After homes had clean window blinds and curtains hung by the housewives, the communal kitchen was busy. For my family breakfast, we had garlic pork, homemade bread and real chocolate tea. The two East Indian families did not have garlic pork but did make pepper pot the main dish of Christmas day for everyone. Drinks involved preparing sorrel and ginger beer. Being offered the latter on visits could be adventurous because “sour ginger beer” was a possibility. Entire families did not visit each other but individuals did. “Fire one” was the call to use tiny Schnapp glasses for drinking rum, which was then chased with iced water. It was the Americans who changed the tradition by using fizzy drinks. In the words of the calypso, Rum and Coca Cola was the favoured mix.

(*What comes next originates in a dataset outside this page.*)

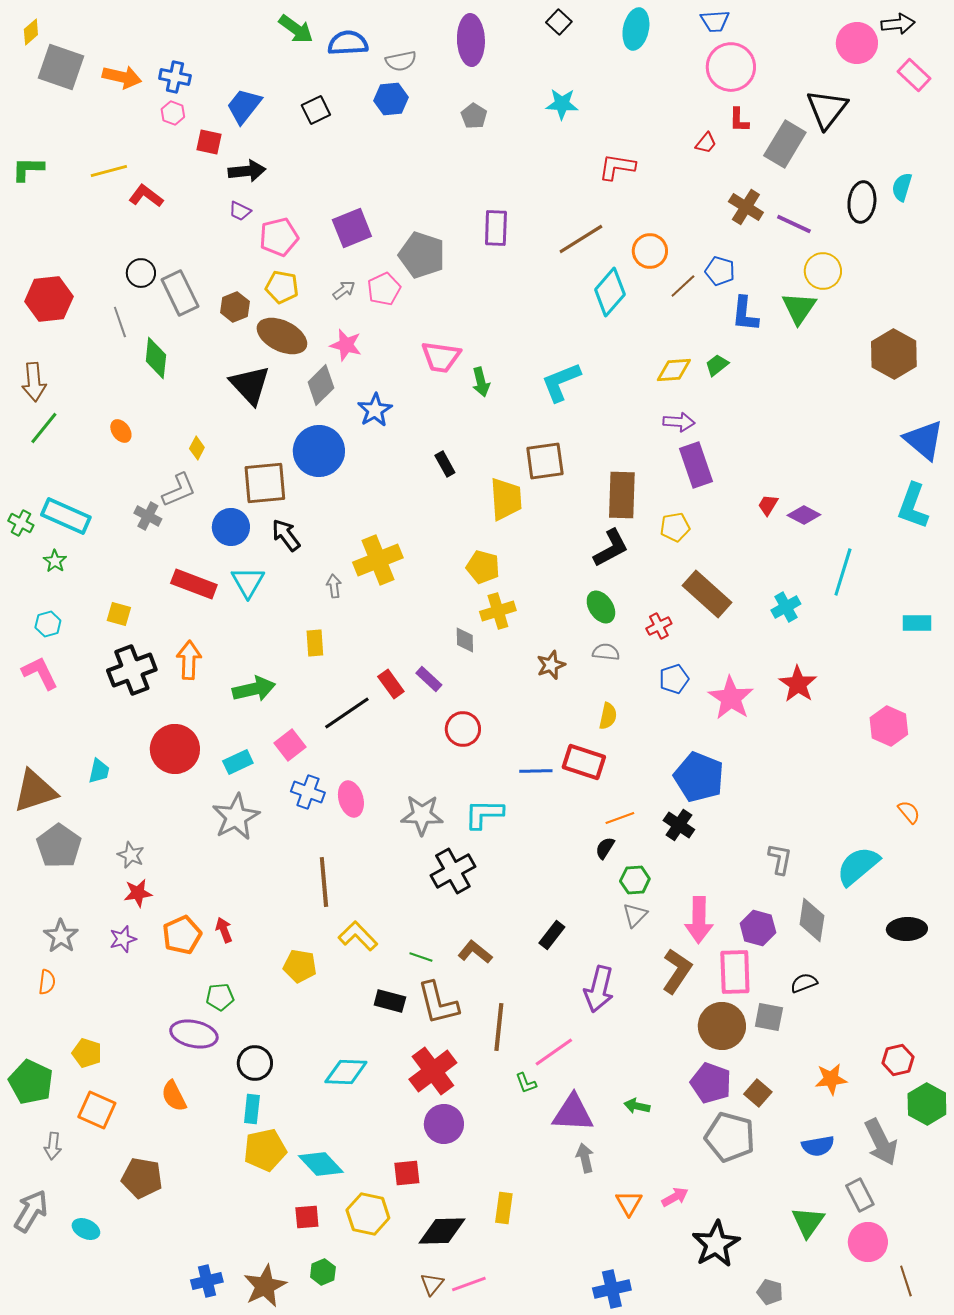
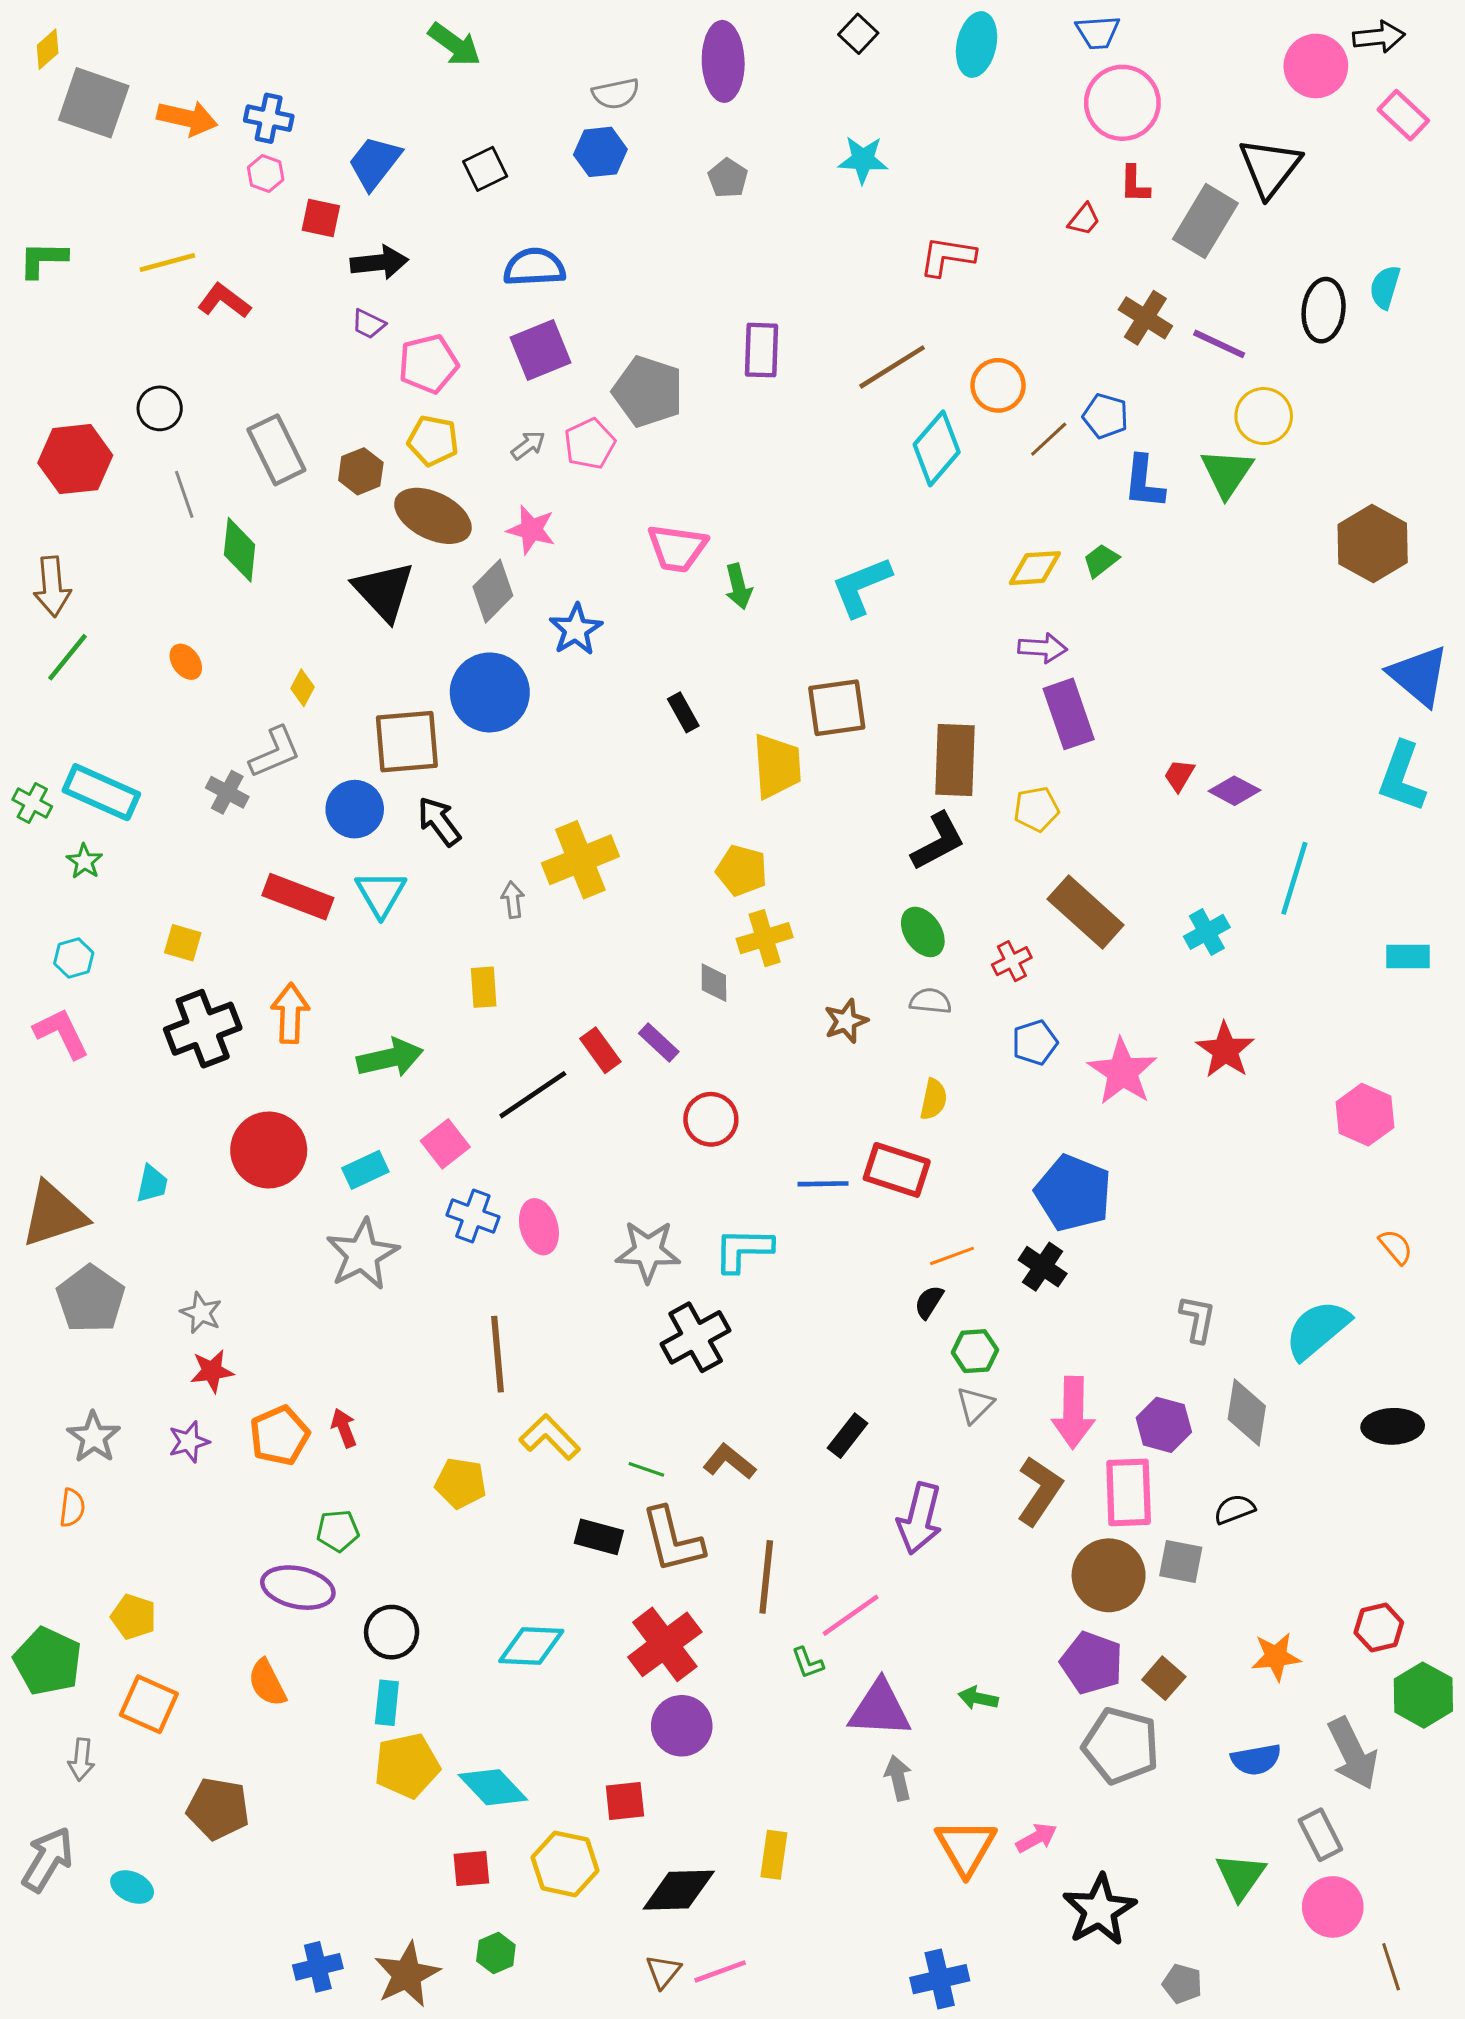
blue semicircle: (348, 43) -> (534, 267), moved
black circle: (141, 273) -> (160, 408), moved
orange triangle: (629, 1203) -> (966, 1847), size x1.5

Boys who had become teenagers were allowed during Christmas Eve to wear long pants, attend late cinema shows and eat at restaurants based on the limitations of their pocket money. Older boys experimented with smoking cigarettes. I had one try and never again, hating the way it affected my taste.  For children, the day could produce mixed feelings—no toys or the ones they expected. I did not have the “cap gun” to play cowboy but my friend Noel Marshall did occasionally allow me to use his, once I produced the caps. This was a great relief from shouting “Pow! Pow!” during cowboy games. We did, however, share toys as far as this was possible, based on your relationships because this is when you knew who your real friends were..

Decades later I was reminded by Imran Mohamed how much he enjoyed a particular Christmas Day because my friends and I made music. Mr Cummings our next door neighbour also had his radio on full volume to fill the air with carols and of course Bing Crosby’s “White Christmas.” Little did he know that this was the only thing available to us.